Finding Only Shadows in Hunt for Insurgents
By JAMES GLANZ
Published: October 15, 2004
YUSUFIYA, Iraq, Oct. 9 - Nobody tends the stalls at the main market under the big painted signs. Nothing moves on the streets. No one answers when American soldiers pound on the flimsy metal gates of the houses. No objections are raised when the soldiers peer into kitchen pantries or, their heads cocked with suspicion, pull the dust cover off a television set that is being stored in the corner of a living room.
Out of the hundreds of homes here and in a neighboring town, Mulla Fayyad, most were empty when the soldiers descended at dusk and began an overnight search, house by house, for insurgents and their weaponry. Families were at home in only a small number of houses, perhaps a few dozen.
It is not as though no one lives here.
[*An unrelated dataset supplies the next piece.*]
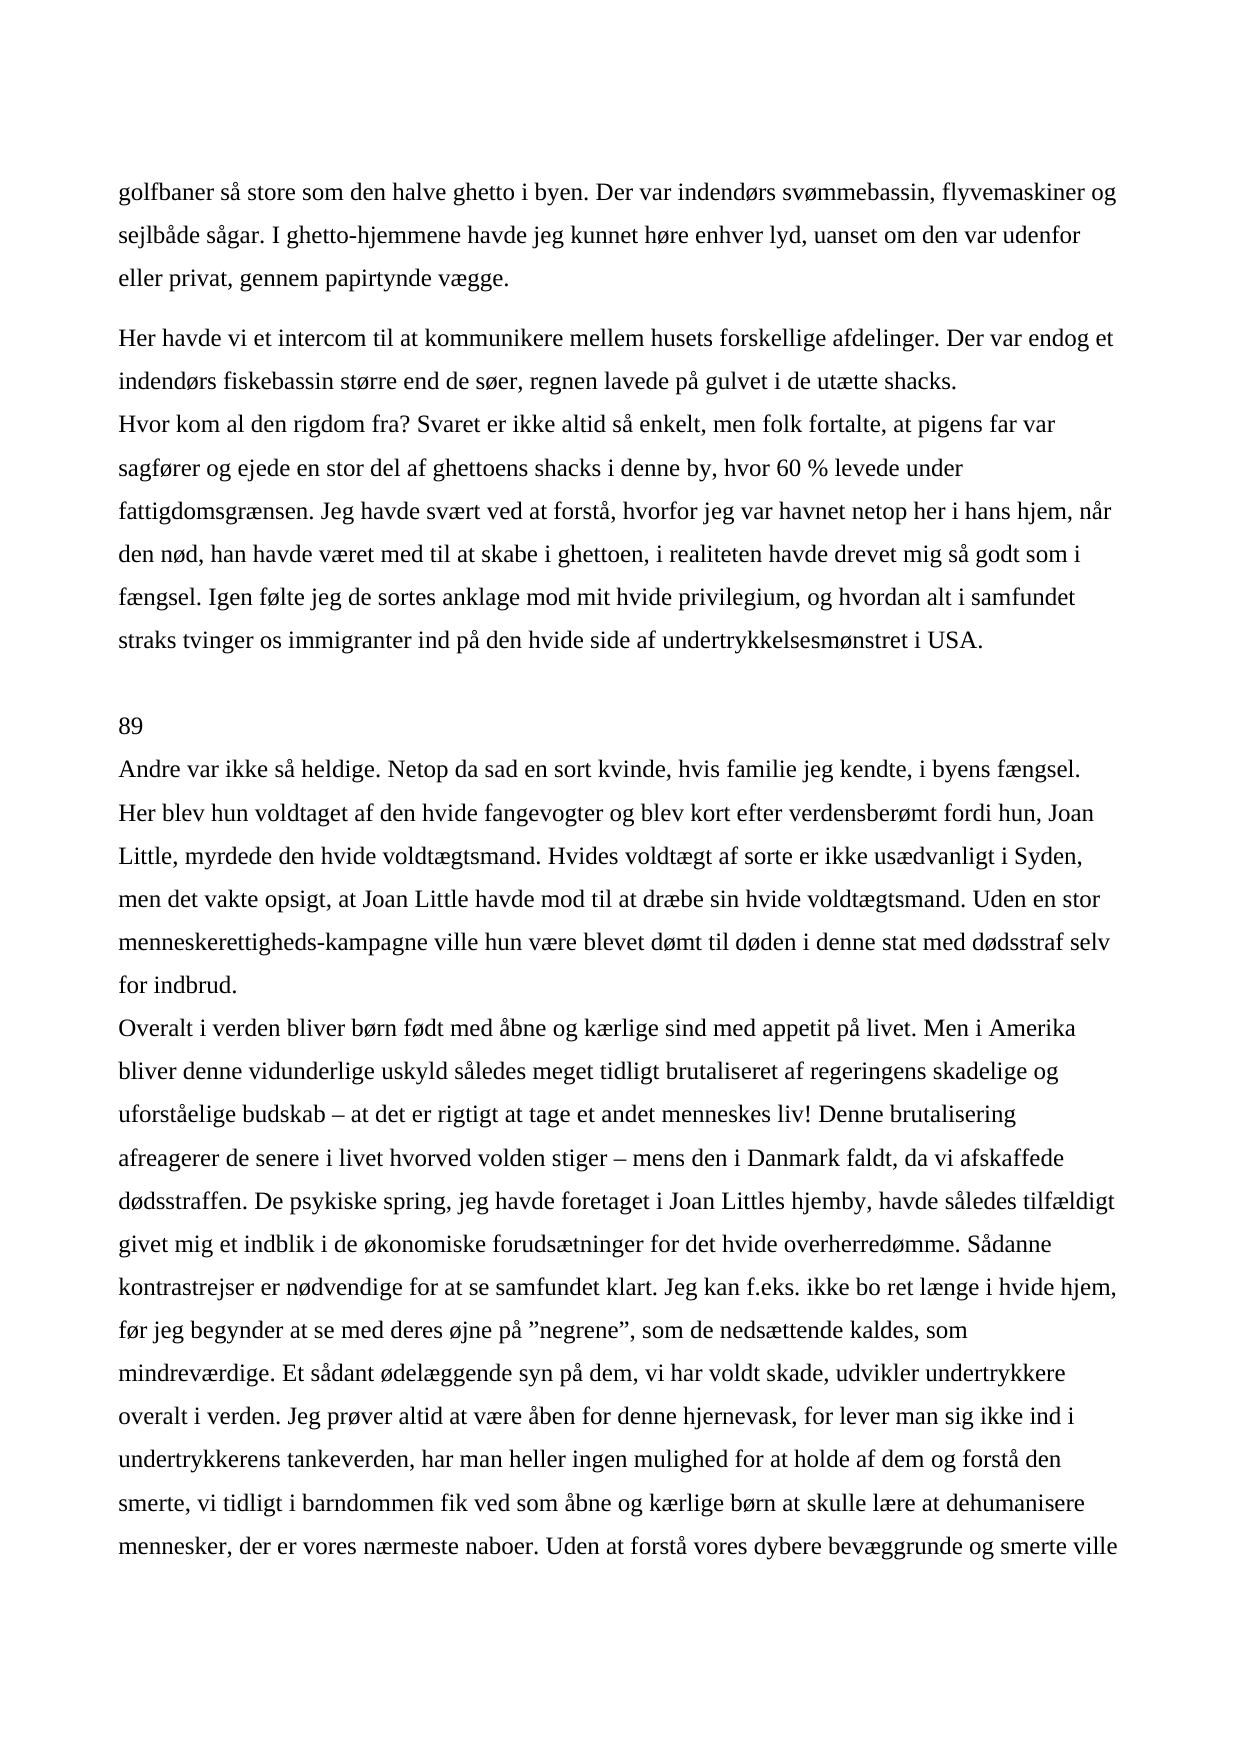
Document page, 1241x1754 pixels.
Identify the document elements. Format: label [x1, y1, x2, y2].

Fresh onions and tomatoes sat on a counter, some of them cut up and ready to eat. Children's sandals lay where they were kicked off on a porch or at the bottom of a stairway. Small Iraqi banknotes tumbled to the floor when a cupboard was pulled open.
But nobody was home. While terrorism suspects and militia fighters have routinely slipped away from their pursuers ever since last year's invasion, the sudden emptying of whole towns before unannounced raids appears to be a new phenomenon.
"Something happened, and they knew we were coming," said Staff Sgt. Norm Witka of the 1st Brigade, 23rd Infantry Regiment, whose unit was one of those that poured into the towns and searched nearly every room of every house.
The mystery of the disappearing populace has repeated itself during sweeps by soldiers and marines in northern Babil Province, a patch of land about 30 miles south of Baghdad. It is an area that is not only hostile to the American occupation but thought to contain important supply lines for insurgents elsewhere in the country.